Task instructions →
Look for "exhibits" in the material below and show each line that contains it.

Given information →
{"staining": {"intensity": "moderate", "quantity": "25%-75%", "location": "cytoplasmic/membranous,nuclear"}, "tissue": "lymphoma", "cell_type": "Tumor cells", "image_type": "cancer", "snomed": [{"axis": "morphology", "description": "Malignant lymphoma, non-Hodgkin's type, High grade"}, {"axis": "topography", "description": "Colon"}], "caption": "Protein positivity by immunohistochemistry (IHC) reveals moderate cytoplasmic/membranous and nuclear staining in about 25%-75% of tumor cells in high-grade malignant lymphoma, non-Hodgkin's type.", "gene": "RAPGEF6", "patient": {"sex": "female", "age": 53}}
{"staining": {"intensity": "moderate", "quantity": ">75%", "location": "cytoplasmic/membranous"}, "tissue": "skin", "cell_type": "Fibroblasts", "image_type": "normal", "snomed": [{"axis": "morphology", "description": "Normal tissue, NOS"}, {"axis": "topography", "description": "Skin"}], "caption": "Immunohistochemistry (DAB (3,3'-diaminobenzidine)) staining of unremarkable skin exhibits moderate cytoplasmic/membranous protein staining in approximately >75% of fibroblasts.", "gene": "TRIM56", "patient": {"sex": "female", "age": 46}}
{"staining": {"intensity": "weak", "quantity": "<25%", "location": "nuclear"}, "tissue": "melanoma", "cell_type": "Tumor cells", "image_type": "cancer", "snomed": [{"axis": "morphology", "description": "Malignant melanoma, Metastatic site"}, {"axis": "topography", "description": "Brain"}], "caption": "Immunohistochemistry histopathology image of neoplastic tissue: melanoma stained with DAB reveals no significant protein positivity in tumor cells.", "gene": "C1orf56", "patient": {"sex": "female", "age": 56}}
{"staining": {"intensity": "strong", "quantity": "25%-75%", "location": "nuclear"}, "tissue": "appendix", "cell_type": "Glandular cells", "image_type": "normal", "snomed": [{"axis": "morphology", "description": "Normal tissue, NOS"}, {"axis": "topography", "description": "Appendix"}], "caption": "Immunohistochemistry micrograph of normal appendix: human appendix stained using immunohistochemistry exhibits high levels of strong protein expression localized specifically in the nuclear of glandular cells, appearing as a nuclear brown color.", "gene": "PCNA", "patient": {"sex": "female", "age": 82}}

Written response →
{"staining": {"intensity": "moderate", "quantity": ">75%", "location": "cytoplasmic/membranous"}, "tissue": "skin", "cell_type": "Fibroblasts", "image_type": "normal", "snomed": [{"axis": "morphology", "description": "Normal tissue, NOS"}, {"axis": "topography", "description": "Skin"}], "caption": "Immunohistochemistry (DAB (3,3'-diaminobenzidine)) staining of unremarkable skin exhibits moderate cytoplasmic/membranous protein staining in approximately >75% of fibroblasts.", "gene": "TRIM56", "patient": {"sex": "female", "age": 46}}
{"staining": {"intensity": "strong", "quantity": "25%-75%", "location": "nuclear"}, "tissue": "appendix", "cell_type": "Glandular cells", "image_type": "normal", "snomed": [{"axis": "morphology", "description": "Normal tissue, NOS"}, {"axis": "topography", "description": "Appendix"}], "caption": "Immunohistochemistry micrograph of normal appendix: human appendix stained using immunohistochemistry exhibits high levels of strong protein expression localized specifically in the nuclear of glandular cells, appearing as a nuclear brown color.", "gene": "PCNA", "patient": {"sex": "female", "age": 82}}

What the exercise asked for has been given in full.